Holopis.com HOLOPIS.COM, JAKARTA – Ketua Indonesia Police Watch (IPW), Sugeng Teguh Santoso menilai bahwa pemecatan Ipda Rudy Soik dari keanggotannya sebagai Perwira Menengah Pelayanan Markas (Yanma Pama) Polri berlebihan.

Pasalnya, sanksi pelanggaran etik prosedur penyidikan yang dialamatkan kepada Ipda Rudy Soik seharusnya tidak sampai ke tahap PDTH (pemberhentian dengan tidak hormat) dari Kepolisian di Polda Nusa Tenggara Timur (NTT).

“IPW menilai pemecatan Ipda Rudy Soik sangatlah berlebihan. Semestinya kalaupun benar Ipda Rudy Soik bersalah maka sanksi pemberhentian tetap sebagai Polisi adalah terlalu berat dan dapat dinilai tidak adil,” kata Sugeng kepada Holopis.com, Minggu (13/10).

Pun jika memang perlu dilakukan PDTH dengan standar dan prosedur institusi Polri, maka seharusnya pelanggaran yang jauh lebih berat dari apa yang dilakukan Ipda Rudy pun harus dilakukan perlakuan yang sama.

Faktanya kata Sugeng, ada pelanggaran yang jauh lebih berat dari apa yang dilakukan oleh Ipda Rudy, namun Polri tetap memberikan toleransi hingga kenaikan pangkat terhadap anggota tersebut. Sebut saja Richard Eliezer Pudihang Lumiu. Ketika melakukan penembakan atas perintah Ferdy Sambo kepada Yosua Hutabarat, pangkatnya masih Bharada. Dan kini kabarnya, pangkat Richard naik satu tingkat menjadi Bharatu.

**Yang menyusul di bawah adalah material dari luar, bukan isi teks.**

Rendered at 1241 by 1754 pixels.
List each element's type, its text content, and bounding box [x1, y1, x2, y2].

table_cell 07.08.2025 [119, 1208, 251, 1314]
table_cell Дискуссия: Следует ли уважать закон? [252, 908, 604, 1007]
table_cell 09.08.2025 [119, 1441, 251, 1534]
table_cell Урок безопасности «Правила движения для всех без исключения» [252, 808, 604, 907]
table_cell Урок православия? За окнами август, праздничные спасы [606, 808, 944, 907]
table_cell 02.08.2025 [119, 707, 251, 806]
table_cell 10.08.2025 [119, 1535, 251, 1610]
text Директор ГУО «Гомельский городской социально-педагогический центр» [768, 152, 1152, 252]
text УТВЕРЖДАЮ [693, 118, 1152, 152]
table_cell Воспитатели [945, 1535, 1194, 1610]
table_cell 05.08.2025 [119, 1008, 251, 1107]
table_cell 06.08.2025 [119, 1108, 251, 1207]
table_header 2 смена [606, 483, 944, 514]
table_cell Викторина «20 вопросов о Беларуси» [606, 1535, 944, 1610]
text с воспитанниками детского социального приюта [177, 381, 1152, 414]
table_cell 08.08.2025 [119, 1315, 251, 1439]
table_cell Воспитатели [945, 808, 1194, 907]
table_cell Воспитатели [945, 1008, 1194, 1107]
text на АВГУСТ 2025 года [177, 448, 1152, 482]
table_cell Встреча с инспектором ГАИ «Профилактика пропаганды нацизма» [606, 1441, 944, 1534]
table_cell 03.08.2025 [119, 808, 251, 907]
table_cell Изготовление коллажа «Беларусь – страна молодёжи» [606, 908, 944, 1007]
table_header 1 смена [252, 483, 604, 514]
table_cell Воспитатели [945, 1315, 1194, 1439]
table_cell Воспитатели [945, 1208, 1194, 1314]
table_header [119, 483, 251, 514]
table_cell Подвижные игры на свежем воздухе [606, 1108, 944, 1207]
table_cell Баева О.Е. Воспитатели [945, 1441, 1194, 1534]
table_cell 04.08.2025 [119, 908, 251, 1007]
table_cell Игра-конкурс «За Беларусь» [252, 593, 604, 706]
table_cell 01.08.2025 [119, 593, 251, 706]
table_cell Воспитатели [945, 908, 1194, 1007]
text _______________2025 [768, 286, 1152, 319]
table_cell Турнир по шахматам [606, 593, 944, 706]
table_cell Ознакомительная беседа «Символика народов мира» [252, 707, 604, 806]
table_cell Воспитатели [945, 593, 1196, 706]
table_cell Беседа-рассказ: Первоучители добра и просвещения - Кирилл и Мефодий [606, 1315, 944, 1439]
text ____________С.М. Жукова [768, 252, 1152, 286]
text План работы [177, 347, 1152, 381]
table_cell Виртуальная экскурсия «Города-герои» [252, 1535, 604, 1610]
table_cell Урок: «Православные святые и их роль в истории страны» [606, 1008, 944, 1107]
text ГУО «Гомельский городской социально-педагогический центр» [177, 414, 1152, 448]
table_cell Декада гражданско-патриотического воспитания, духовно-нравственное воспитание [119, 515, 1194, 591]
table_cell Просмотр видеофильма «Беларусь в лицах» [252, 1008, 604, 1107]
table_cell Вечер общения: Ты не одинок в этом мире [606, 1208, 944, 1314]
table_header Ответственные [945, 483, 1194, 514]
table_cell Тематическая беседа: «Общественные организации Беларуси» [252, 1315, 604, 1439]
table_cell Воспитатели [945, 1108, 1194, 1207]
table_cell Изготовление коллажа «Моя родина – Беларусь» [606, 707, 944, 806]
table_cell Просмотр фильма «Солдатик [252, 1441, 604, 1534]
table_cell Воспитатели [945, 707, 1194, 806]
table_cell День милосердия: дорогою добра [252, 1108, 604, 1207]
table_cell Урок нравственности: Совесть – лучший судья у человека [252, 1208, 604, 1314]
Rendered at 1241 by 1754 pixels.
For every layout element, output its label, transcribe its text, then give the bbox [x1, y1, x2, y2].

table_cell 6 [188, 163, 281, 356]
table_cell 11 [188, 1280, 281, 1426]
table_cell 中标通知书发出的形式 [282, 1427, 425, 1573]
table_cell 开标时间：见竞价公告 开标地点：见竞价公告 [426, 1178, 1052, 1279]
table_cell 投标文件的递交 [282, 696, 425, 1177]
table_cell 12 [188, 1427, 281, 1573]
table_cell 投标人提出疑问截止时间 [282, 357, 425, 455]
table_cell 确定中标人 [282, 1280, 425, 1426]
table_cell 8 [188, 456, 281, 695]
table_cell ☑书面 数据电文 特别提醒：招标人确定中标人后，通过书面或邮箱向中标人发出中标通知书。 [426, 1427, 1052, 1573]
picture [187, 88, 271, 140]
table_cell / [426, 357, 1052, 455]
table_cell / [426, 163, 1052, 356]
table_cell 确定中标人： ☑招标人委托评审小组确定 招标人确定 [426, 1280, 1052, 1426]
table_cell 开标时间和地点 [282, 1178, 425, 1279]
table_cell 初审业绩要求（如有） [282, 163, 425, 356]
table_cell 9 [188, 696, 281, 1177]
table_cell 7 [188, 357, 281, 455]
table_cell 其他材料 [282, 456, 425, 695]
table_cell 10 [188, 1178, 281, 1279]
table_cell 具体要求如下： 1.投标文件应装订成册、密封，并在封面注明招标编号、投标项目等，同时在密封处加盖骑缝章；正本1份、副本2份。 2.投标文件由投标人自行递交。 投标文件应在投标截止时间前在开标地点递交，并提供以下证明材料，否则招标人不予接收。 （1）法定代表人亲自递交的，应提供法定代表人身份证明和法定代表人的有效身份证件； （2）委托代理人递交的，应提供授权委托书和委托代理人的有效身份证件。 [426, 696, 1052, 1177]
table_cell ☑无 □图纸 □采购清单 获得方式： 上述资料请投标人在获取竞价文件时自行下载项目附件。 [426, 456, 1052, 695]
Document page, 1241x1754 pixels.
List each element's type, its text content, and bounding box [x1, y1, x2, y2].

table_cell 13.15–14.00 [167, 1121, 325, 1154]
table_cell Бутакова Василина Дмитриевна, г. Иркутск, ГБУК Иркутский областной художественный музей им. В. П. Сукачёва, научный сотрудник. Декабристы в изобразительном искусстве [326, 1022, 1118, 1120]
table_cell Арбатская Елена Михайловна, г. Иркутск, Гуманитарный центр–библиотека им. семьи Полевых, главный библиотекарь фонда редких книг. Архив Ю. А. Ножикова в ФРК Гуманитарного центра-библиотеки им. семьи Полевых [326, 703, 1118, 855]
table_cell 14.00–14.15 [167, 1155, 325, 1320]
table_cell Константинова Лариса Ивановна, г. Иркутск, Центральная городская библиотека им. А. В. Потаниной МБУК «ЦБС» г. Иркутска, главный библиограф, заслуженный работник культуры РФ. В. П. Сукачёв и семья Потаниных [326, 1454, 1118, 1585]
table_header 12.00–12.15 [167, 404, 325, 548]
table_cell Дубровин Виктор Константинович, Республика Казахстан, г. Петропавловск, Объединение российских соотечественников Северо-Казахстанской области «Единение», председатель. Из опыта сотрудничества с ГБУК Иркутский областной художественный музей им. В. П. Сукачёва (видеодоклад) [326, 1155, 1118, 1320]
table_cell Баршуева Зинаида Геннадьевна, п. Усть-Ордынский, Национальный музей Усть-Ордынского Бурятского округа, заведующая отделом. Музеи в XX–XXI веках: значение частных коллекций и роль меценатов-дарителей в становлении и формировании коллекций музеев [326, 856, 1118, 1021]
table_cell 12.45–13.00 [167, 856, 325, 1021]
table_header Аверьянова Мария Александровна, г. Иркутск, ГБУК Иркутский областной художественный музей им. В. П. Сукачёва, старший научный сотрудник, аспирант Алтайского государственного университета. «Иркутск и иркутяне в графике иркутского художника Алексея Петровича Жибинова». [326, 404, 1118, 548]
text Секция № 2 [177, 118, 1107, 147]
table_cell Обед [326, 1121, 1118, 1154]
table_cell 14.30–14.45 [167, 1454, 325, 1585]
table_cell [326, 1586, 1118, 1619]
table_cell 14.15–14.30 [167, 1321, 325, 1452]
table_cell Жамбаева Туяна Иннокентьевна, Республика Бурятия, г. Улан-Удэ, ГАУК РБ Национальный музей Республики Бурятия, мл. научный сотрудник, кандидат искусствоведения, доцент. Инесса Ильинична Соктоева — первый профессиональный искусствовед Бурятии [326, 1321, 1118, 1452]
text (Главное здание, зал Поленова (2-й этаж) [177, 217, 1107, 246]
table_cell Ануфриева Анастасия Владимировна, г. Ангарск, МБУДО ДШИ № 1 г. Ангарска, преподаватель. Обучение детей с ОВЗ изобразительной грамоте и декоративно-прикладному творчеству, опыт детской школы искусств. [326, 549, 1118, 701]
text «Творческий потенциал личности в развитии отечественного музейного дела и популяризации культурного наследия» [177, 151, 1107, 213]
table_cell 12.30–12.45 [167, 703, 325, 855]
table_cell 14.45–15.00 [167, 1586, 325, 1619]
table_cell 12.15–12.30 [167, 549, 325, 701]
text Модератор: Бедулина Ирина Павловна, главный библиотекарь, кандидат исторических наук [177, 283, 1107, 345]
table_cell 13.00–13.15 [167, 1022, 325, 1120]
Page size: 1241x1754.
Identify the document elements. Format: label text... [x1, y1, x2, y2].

“Dalam kasus pelanggaran etik sebagai rentetan pembunuhan Brigadir Yosua di mana IPW memiliki catatan beberapa perwira yang diberi sanksi ringan bahkan telah berdinas kembali bahkan naik pangkat,” ujarnya.

Apalagi jika melihat dari kasus Ipda Rudy Soik, IPW mensinyalir bahwa ada kekuatan besar yang melakukan intervensi kepada Komisi Kode Etik Polri yang dibentuk oleh Polda NTT.

“Oleh karena itu, dalam pemecatan Ipda Rudy Soik IPW menduga ada jaringan oknum polri yang gerah dengan dibongkarnya pelanggaran penyalahgunaan bahan bakar minyak tersebut,” terangnya.

Sugeng juga menyampaikan bahwa dalam catatannya, Ipda Rudy Soik seharusnya mendapatkan penghargaan dari institusi Polri dalam konteks pengabdian dan dedikasinya terhadap penegakan hukum di Indonesia.

“Publik juga ingat akan prestasi Ipda Rudy Soik saat membongkar kasus TPPO di NTT yang seharusnya mendapatkan apresiasi dan menjadi pertimbangan,” jelasnya.

Atas dasar catatannya itu, Sugeng Teguh Santoso pun mendorong agar Mabes Polri turun tangan dengan melakukan evaluasi di jajaran Polda NTT untuk memastikan bahwa keputusan Kapolda NTT yang melakukan PDTH terhadap Ipda Rudy Soik sesuai prosedur dan berlandaskan azas keadilan.

“Pimpinan Tertinggi Polri Jenderal Listyo Sigit perlu menurunkan Propam Polri dan Itwasum Polri membongkar penyalahgunaan BBM di wilayah Polda NTT melalui putusan PTDH terhadap Ipda Rudy Soik dan meninjau kembali putusan tersebut agar aspek keadilan dapat ditegakkan,” pungkasnya.

Kasus Ipda Rudy Soik

Diketahui, Polda NTT melakukan sidang kode etik terhadap Ipda Rudy Soik, anggota Pama Yanma Polda NTT karena melakukan pelanggaran prosedur penyidikan terkait operasi penanganan kasus dugaan tindak pidana penyalahgunaan BBM. Di mana saat itu, Rudy Soik melakukan pemasangan garis polisi (police line) terhadap drum dan jerigen kosong di tempat Ahmad Ansar dan Algajali Munandar.